### WHAT YOU WILL DO
Copy out the data below, switching "time range" to "time span" wherever it occurs and leaving everything else unchanged.

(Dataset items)
----

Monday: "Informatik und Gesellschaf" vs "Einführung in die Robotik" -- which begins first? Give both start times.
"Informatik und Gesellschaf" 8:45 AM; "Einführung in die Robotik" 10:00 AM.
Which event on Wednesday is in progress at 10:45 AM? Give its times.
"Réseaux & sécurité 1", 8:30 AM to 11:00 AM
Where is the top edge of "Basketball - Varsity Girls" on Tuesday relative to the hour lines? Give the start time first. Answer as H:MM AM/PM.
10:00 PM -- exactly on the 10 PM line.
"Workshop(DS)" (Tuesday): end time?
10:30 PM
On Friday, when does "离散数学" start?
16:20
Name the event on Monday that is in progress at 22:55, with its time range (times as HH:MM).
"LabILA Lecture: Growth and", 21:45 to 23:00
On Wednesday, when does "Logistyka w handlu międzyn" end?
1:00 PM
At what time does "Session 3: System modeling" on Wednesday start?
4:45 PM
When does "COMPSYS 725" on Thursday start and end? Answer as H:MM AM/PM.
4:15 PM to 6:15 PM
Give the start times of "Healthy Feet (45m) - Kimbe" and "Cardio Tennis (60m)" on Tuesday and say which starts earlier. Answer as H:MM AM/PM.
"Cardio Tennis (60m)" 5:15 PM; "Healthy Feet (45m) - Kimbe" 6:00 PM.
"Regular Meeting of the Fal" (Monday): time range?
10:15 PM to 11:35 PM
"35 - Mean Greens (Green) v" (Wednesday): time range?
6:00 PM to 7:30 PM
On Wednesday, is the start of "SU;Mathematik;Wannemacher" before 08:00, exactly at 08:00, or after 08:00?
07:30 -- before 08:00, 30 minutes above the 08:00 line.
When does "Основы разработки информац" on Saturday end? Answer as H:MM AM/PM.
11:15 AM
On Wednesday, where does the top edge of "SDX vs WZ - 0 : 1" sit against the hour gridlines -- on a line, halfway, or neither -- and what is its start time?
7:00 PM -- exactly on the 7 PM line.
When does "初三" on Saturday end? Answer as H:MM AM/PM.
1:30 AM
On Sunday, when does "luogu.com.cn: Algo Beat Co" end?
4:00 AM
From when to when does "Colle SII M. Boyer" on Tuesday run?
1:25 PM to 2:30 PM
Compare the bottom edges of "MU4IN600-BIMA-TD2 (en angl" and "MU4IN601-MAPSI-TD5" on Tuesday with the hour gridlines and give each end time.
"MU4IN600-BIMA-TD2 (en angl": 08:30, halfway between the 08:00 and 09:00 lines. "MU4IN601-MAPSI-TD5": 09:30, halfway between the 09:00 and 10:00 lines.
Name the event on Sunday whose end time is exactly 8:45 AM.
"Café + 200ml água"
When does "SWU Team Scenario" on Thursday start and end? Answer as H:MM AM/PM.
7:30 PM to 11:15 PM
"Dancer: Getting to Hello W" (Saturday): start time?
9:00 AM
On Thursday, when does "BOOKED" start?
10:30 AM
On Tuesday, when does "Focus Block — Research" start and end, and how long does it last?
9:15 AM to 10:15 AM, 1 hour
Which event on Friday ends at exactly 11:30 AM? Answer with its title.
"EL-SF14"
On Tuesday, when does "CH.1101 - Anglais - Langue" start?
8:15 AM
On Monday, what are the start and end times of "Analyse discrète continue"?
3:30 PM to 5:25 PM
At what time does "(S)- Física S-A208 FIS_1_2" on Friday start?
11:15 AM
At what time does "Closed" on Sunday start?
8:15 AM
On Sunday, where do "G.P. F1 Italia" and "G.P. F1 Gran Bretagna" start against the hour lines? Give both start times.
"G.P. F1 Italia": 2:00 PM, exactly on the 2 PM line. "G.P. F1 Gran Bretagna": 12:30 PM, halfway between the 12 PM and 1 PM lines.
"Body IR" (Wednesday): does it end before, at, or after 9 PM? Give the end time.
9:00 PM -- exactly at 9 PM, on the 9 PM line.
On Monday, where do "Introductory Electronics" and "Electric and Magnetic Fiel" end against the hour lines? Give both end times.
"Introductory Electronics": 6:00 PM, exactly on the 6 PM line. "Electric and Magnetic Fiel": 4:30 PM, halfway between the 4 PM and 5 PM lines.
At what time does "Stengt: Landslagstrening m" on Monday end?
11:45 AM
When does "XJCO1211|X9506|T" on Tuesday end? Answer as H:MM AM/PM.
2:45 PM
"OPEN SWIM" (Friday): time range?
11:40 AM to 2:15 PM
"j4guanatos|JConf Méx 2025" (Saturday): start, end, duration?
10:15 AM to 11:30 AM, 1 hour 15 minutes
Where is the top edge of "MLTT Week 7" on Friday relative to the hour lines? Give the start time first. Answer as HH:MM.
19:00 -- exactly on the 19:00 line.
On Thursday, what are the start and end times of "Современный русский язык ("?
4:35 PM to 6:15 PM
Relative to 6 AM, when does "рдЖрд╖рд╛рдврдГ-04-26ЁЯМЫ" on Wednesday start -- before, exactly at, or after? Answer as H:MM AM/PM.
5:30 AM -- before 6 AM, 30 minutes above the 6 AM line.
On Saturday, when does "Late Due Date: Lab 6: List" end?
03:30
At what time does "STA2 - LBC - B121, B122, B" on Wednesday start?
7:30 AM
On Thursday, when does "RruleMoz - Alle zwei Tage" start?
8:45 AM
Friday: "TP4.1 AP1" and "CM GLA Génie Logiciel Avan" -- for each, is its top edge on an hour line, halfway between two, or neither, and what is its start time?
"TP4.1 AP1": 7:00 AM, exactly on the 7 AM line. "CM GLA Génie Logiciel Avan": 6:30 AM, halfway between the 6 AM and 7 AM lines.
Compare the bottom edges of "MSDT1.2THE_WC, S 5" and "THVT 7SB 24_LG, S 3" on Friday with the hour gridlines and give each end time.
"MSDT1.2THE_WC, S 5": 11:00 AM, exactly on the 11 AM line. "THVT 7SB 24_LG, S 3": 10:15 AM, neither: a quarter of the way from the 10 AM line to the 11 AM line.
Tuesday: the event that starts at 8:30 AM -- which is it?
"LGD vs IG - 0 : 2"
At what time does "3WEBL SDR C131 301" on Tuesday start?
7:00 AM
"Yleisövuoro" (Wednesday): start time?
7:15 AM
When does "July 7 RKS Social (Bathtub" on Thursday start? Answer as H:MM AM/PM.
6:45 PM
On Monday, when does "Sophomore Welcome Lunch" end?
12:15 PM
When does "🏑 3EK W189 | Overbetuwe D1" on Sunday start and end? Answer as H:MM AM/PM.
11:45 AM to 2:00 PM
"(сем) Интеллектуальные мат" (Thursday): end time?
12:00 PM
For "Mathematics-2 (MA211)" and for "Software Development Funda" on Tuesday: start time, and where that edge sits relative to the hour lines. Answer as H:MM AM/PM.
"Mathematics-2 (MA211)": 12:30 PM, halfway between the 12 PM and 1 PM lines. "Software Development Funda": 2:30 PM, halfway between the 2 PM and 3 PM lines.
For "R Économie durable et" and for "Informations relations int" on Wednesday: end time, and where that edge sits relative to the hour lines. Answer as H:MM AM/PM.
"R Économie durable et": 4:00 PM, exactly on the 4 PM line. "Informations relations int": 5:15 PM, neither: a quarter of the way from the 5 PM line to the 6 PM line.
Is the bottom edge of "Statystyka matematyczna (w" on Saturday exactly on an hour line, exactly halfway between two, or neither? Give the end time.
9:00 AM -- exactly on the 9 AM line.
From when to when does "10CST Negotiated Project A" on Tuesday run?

----

### OUTPUT
Monday: "Informatik und Gesellschaf" vs "Einführung in die Robotik" -- which begins first? Give both start times.
"Informatik und Gesellschaf" 8:45 AM; "Einführung in die Robotik" 10:00 AM.
Which event on Wednesday is in progress at 10:45 AM? Give its times.
"Réseaux & sécurité 1", 8:30 AM to 11:00 AM
Where is the top edge of "Basketball - Varsity Girls" on Tuesday relative to the hour lines? Give the start time first. Answer as H:MM AM/PM.
10:00 PM -- exactly on the 10 PM line.
"Workshop(DS)" (Tuesday): end time?
10:30 PM
On Friday, when does "离散数学" start?
16:20
Name the event on Monday that is in progress at 22:55, with its time span (times as HH:MM).
"LabILA Lecture: Growth and", 21:45 to 23:00
On Wednesday, when does "Logistyka w handlu międzyn" end?
1:00 PM
At what time does "Session 3: System modeling" on Wednesday start?
4:45 PM
When does "COMPSYS 725" on Thursday start and end? Answer as H:MM AM/PM.
4:15 PM to 6:15 PM
Give the start times of "Healthy Feet (45m) - Kimbe" and "Cardio Tennis (60m)" on Tuesday and say which starts earlier. Answer as H:MM AM/PM.
"Cardio Tennis (60m)" 5:15 PM; "Healthy Feet (45m) - Kimbe" 6:00 PM.
"Regular Meeting of the Fal" (Monday): time span?
10:15 PM to 11:35 PM
"35 - Mean Greens (Green) v" (Wednesday): time span?
6:00 PM to 7:30 PM
On Wednesday, is the start of "SU;Mathematik;Wannemacher" before 08:00, exactly at 08:00, or after 08:00?
07:30 -- before 08:00, 30 minutes above the 08:00 line.
When does "Основы разработки информац" on Saturday end? Answer as H:MM AM/PM.
11:15 AM
On Wednesday, where does the top edge of "SDX vs WZ - 0 : 1" sit against the hour gridlines -- on a line, halfway, or neither -- and what is its start time?
7:00 PM -- exactly on the 7 PM line.
When does "初三" on Saturday end? Answer as H:MM AM/PM.
1:30 AM
On Sunday, when does "luogu.com.cn: Algo Beat Co" end?
4:00 AM
From when to when does "Colle SII M. Boyer" on Tuesday run?
1:25 PM to 2:30 PM
Compare the bottom edges of "MU4IN600-BIMA-TD2 (en angl" and "MU4IN601-MAPSI-TD5" on Tuesday with the hour gridlines and give each end time.
"MU4IN600-BIMA-TD2 (en angl": 08:30, halfway between the 08:00 and 09:00 lines. "MU4IN601-MAPSI-TD5": 09:30, halfway between the 09:00 and 10:00 lines.
Name the event on Sunday whose end time is exactly 8:45 AM.
"Café + 200ml água"
When does "SWU Team Scenario" on Thursday start and end? Answer as H:MM AM/PM.
7:30 PM to 11:15 PM
"Dancer: Getting to Hello W" (Saturday): start time?
9:00 AM
On Thursday, when does "BOOKED" start?
10:30 AM
On Tuesday, when does "Focus Block — Research" start and end, and how long does it last?
9:15 AM to 10:15 AM, 1 hour
Which event on Friday ends at exactly 11:30 AM? Answer with its title.
"EL-SF14"
On Tuesday, when does "CH.1101 - Anglais - Langue" start?
8:15 AM
On Monday, what are the start and end times of "Analyse discrète continue"?
3:30 PM to 5:25 PM
At what time does "(S)- Física S-A208 FIS_1_2" on Friday start?
11:15 AM
At what time does "Closed" on Sunday start?
8:15 AM
On Sunday, where do "G.P. F1 Italia" and "G.P. F1 Gran Bretagna" start against the hour lines? Give both start times.
"G.P. F1 Italia": 2:00 PM, exactly on the 2 PM line. "G.P. F1 Gran Bretagna": 12:30 PM, halfway between the 12 PM and 1 PM lines.
"Body IR" (Wednesday): does it end before, at, or after 9 PM? Give the end time.
9:00 PM -- exactly at 9 PM, on the 9 PM line.
On Monday, where do "Introductory Electronics" and "Electric and Magnetic Fiel" end against the hour lines? Give both end times.
"Introductory Electronics": 6:00 PM, exactly on the 6 PM line. "Electric and Magnetic Fiel": 4:30 PM, halfway between the 4 PM and 5 PM lines.
At what time does "Stengt: Landslagstrening m" on Monday end?
11:45 AM
When does "XJCO1211|X9506|T" on Tuesday end? Answer as H:MM AM/PM.
2:45 PM
"OPEN SWIM" (Friday): time span?
11:40 AM to 2:15 PM
"j4guanatos|JConf Méx 2025" (Saturday): start, end, duration?
10:15 AM to 11:30 AM, 1 hour 15 minutes
Where is the top edge of "MLTT Week 7" on Friday relative to the hour lines? Give the start time first. Answer as HH:MM.
19:00 -- exactly on the 19:00 line.
On Thursday, what are the start and end times of "Современный русский язык ("?
4:35 PM to 6:15 PM
Relative to 6 AM, when does "рдЖрд╖рд╛рдврдГ-04-26ЁЯМЫ" on Wednesday start -- before, exactly at, or after? Answer as H:MM AM/PM.
5:30 AM -- before 6 AM, 30 minutes above the 6 AM line.
On Saturday, when does "Late Due Date: Lab 6: List" end?
03:30
At what time does "STA2 - LBC - B121, B122, B" on Wednesday start?
7:30 AM
On Thursday, when does "RruleMoz - Alle zwei Tage" start?
8:45 AM
Friday: "TP4.1 AP1" and "CM GLA Génie Logiciel Avan" -- for each, is its top edge on an hour line, halfway between two, or neither, and what is its start time?
"TP4.1 AP1": 7:00 AM, exactly on the 7 AM line. "CM GLA Génie Logiciel Avan": 6:30 AM, halfway between the 6 AM and 7 AM lines.
Compare the bottom edges of "MSDT1.2THE_WC, S 5" and "THVT 7SB 24_LG, S 3" on Friday with the hour gridlines and give each end time.
"MSDT1.2THE_WC, S 5": 11:00 AM, exactly on the 11 AM line. "THVT 7SB 24_LG, S 3": 10:15 AM, neither: a quarter of the way from the 10 AM line to the 11 AM line.
Tuesday: the event that starts at 8:30 AM -- which is it?
"LGD vs IG - 0 : 2"
At what time does "3WEBL SDR C131 301" on Tuesday start?
7:00 AM
"Yleisövuoro" (Wednesday): start time?
7:15 AM
When does "July 7 RKS Social (Bathtub" on Thursday start? Answer as H:MM AM/PM.
6:45 PM
On Monday, when does "Sophomore Welcome Lunch" end?
12:15 PM
When does "🏑 3EK W189 | Overbetuwe D1" on Sunday start and end? Answer as H:MM AM/PM.
11:45 AM to 2:00 PM
"(сем) Интеллектуальные мат" (Thursday): end time?
12:00 PM
For "Mathematics-2 (MA211)" and for "Software Development Funda" on Tuesday: start time, and where that edge sits relative to the hour lines. Answer as H:MM AM/PM.
"Mathematics-2 (MA211)": 12:30 PM, halfway between the 12 PM and 1 PM lines. "Software Development Funda": 2:30 PM, halfway between the 2 PM and 3 PM lines.
For "R Économie durable et" and for "Informations relations int" on Wednesday: end time, and where that edge sits relative to the hour lines. Answer as H:MM AM/PM.
"R Économie durable et": 4:00 PM, exactly on the 4 PM line. "Informations relations int": 5:15 PM, neither: a quarter of the way from the 5 PM line to the 6 PM line.
Is the bottom edge of "Statystyka matematyczna (w" on Saturday exactly on an hour line, exactly halfway between two, or neither? Give the end time.
9:00 AM -- exactly on the 9 AM line.
From when to when does "10CST Negotiated Project A" on Tuesday run?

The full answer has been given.